Small in size, Shamim, SSP stand tall
Featuring in a multi-million dollar event or pitting his craft against the big boys does little to perturb Shamim Khan. Such has been the journey that the diminutive golfer is trained not to look beyond the self. Going off the prescribed path is rare and Monday at the Delhi Golf Club was no different.other Updated: Mar 30, 2010 23:19 IST
Featuring in a multi-million dollar event or pitting his craft against the big boys does little to perturb Shamim Khan. Such has been the journey that the diminutive golfer is trained not to look beyond the self. Going off the prescribed path is rare and Monday at the Delhi Golf Club was no different.
The concern lay elsewhere. Coping with a viral infection, Shamim was aware the affliction could lead to a lapse in concentration. “Finding the bushes is quite normal here, but given my state, I was alive to the need to stay focussed and hit straight,” he said.
Coupled with this was the advantage of playing in his backyard, and Shamim finished the opening day of the SAIL Open two shots off the leader, Richard Karlberg, at five-under 67.
Tied fourth with Shiv Kapur, it was a fairytale start as Shamim packed in three birdies in the space of four holes. As he progressed, the wind came into play and slowed him down. Despite the impediment, he picked up shots on the 8th and immediately after making the turn.

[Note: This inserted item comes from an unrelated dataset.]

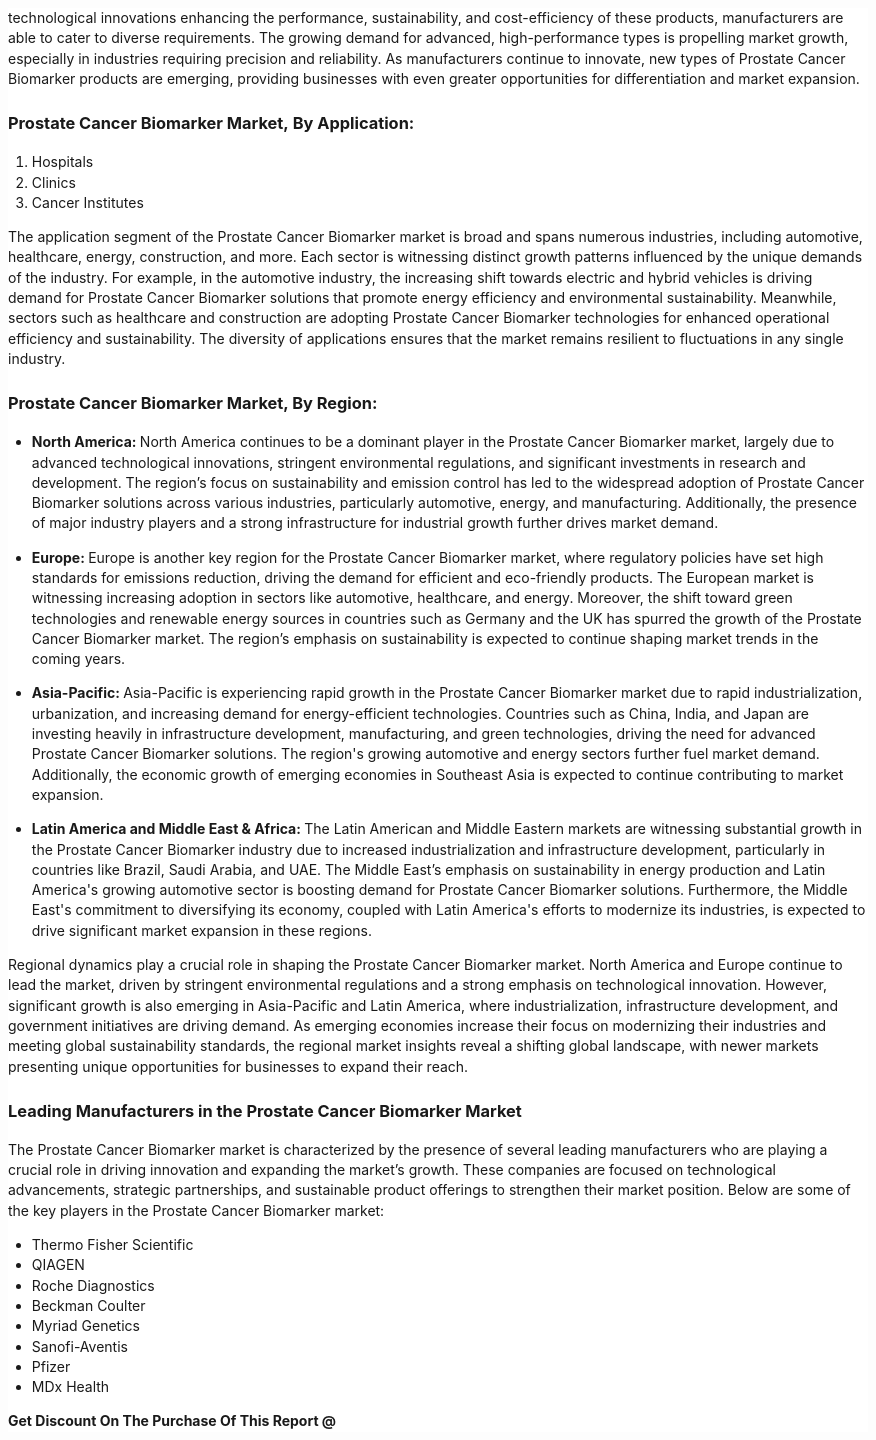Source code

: technological innovations enhancing the performance, sustainability, and cost-efficiency of these products, manufacturers are able to cater to diverse requirements. The growing demand for advanced, high-performance types is propelling market growth, especially in industries requiring precision and reliability. As manufacturers continue to innovate, new types of Prostate Cancer Biomarker products are emerging, providing businesses with even greater opportunities for differentiation and market expansion.</p><h3>Prostate Cancer Biomarker Market,&nbsp;By Application:</h3><ol><li>Hospitals<li>  Clinics<li>  Cancer Institutes</li></ol><p>The application segment of the Prostate Cancer Biomarker market is broad and spans numerous industries, including automotive, healthcare, energy, construction, and more. Each sector is witnessing distinct growth patterns influenced by the unique demands of the industry. For example, in the automotive industry, the increasing shift towards electric and hybrid vehicles is driving demand for Prostate Cancer Biomarker solutions that promote energy efficiency and environmental sustainability. Meanwhile, sectors such as healthcare and construction are adopting Prostate Cancer Biomarker technologies for enhanced operational efficiency and sustainability. The diversity of applications ensures that the market remains resilient to fluctuations in any single industry.</p><h3>Prostate Cancer Biomarker Market, By Region:</h3><ul><li><p><strong>North America:&nbsp;</strong>North America continues to be a dominant player in the Prostate Cancer Biomarker market, largely due to advanced technological innovations, stringent environmental regulations, and significant investments in research and development. The region&rsquo;s focus on sustainability and emission control has led to the widespread adoption of Prostate Cancer Biomarker solutions across various industries, particularly automotive, energy, and manufacturing. Additionally, the presence of major industry players and a strong infrastructure for industrial growth further drives market demand.</p></li><li><p><strong><strong>Europe:&nbsp;</strong></strong>Europe is another key region for the Prostate Cancer Biomarker market, where regulatory policies have set high standards for emissions reduction, driving the demand for efficient and eco-friendly products. The European market is witnessing increasing adoption in sectors like automotive, healthcare, and energy. Moreover, the shift toward green technologies and renewable energy sources in countries such as Germany and the UK has spurred the growth of the Prostate Cancer Biomarker market. The region&rsquo;s emphasis on sustainability is expected to continue shaping market trends in the coming years.</p></li><li><p><strong><strong>Asia-Pacific:&nbsp;</strong></strong>Asia-Pacific is experiencing rapid growth in the Prostate Cancer Biomarker market due to rapid industrialization, urbanization, and increasing demand for energy-efficient technologies. Countries such as China, India, and Japan are investing heavily in infrastructure development, manufacturing, and green technologies, driving the need for advanced Prostate Cancer Biomarker solutions. The region's growing automotive and energy sectors further fuel market demand. Additionally, the economic growth of emerging economies in Southeast Asia is expected to continue contributing to market expansion.</p></li><li><p><strong><strong>Latin America and Middle East &amp; Africa:&nbsp;</strong></strong>The Latin American and Middle Eastern markets are witnessing substantial growth in the Prostate Cancer Biomarker industry due to increased industrialization and infrastructure development, particularly in countries like Brazil, Saudi Arabia, and UAE. The Middle East&rsquo;s emphasis on sustainability in energy production and Latin America's growing automotive sector is boosting demand for Prostate Cancer Biomarker solutions. Furthermore, the Middle East's commitment to diversifying its economy, coupled with Latin America's efforts to modernize its industries, is expected to drive significant market expansion in these regions.</p></li></ul><p>Regional dynamics play a crucial role in shaping the Prostate Cancer Biomarker market. North America and Europe continue to lead the market, driven by stringent environmental regulations and a strong emphasis on technological innovation. However, significant growth is also emerging in Asia-Pacific and Latin America, where industrialization, infrastructure development, and government initiatives are driving demand. As emerging economies increase their focus on modernizing their industries and meeting global sustainability standards, the regional market insights reveal a shifting global landscape, with newer markets presenting unique opportunities for businesses to expand their reach.</p><h3><strong>Leading Manufacturers in the Prostate Cancer Biomarker Market</strong></h3><p>The Prostate Cancer Biomarker market is characterized by the presence of several leading manufacturers who are playing a crucial role in driving innovation and expanding the market&rsquo;s growth. These companies are focused on technological advancements, strategic partnerships, and sustainable product offerings to strengthen their market position. Below are some of the key players in the Prostate Cancer Biomarker market:</p></div><div class="article-main__content" data-test-id="publishing-text-block"><ul><li><span class="">Thermo Fisher Scientific<li> QIAGEN<li> Roche Diagnostics<li> Beckman Coulter<li> Myriad Genetics<li> Sanofi-Aventis<li> Pfizer<li> MDx Health</span></li></ul></div><div class="article-main__content" data-test-id="publishing-text-block"><p><span class="font-[700]"><strong>Get Discount On The Purchase Of This Report @</strong>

The gusts finally took a toll and caused Shamim to err. A bogey followed on the 17th but he recovered to end with a birdie. Unlike Shamim, SSP Chowrasia, one shot ahead, did not require to be unmindful of the field. Competing at the highest level has armed him with that state of mind. A recent gain has been ending the title drought and it was a “freer” Chowrasia as he teed off at the venue where he won the Indian Masters two years ago.
After an ordinary front nine, which saw him make the turn at one-under, the Kolkatan saved a shot on the 11th.
It wasn’t as if the putter wasn’t responding, but call it luck or his game taking flight, Chowrasia zoomed up the leaderboard by rattling off birdies from the 15th till the end. “Starting with a birdie felt nice but at the DGC one is always on the guard. One misstep can ruin you,” he said.
Finishing atop the leaderboard was the last thing on Richard Karlberg’s mind. Suffering from jet lag, it was a grateful Swede teeing off in the afternoon. “I was lucky to tee off late or I wouldn’t have been able to wake up!” he said. Another issue was his inability to read the lines in the practice round on Monday. Help from his caddy solved the problem and the “putts started to fall in” for the Swedish circuit’s 2007 Order of Merit winner.